My 2.5 year old is moving into the terrible 3's already. In the last 2 weeks the defiance has really started and she has been pushing every button and testing every limit. I'm glad you are taking some time for yourself with the retreat, enjoy every minute!

(I bought a bottle of that wine a couple weeks ago. I saw it in the store and couldn't resist. I haven't tried it yet though.)

Anonymous said...

I absolutely relate to it and it helps me feel a little less crazy :) It is still astounding, and frustrating, to me how much continual energy and patience it takes to be the mother of small children. Not that it will necessarily take less energy and patience later on, but obviously these are the formative years and later on they are at least more self-sufficient in a lot of areas. I continually struggle with the blessing of having children versus the loss of freedom I have felt. (Like please, can I just pee without the girls needing something at that exact moment?!) :) "Overwhelmed" describes how I feel too. Somedays it's like "God, seriously? You're entrusting ME with these children?"

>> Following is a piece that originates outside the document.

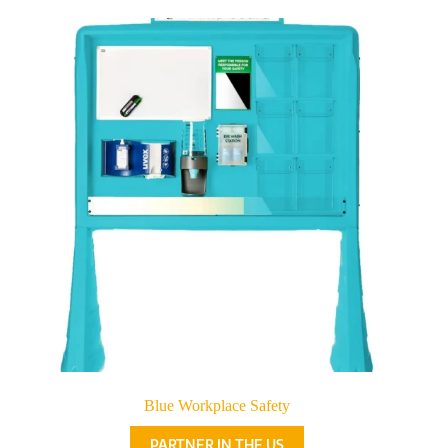
Blue Workplace Safety
PARTNER IN THE US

Something that I'm chewing on in my mind at the moment is something a professor taught me in relation to counseling, that it is less about "content" (as in information") and more about "process." Basically, it can be easy to get caught up in the details and neglect seeing the bigger picture or progress of moving in the right direction. Realizing this in my own life, I get easily discouraged by my mistakes, or a day in which the girls are very testy, or "marriage patterns" that don't seem to be resolved. I'm trying to remember that God IS moving, that He is building on each experience. Somedays I would prefer to say "Screw the process...the content sucks!!" But then I try to remind myself of growth in me, between Matt and I, or in the girls, and trust that God is still working even if it sometimes feels like things are at a standstill.
Well, I just used all my brainpower for today. I might have even tapped into my meager supply for tomorrow! So...I'm going to feed the baby one more time and pray for a 4 hour stretch of sleep!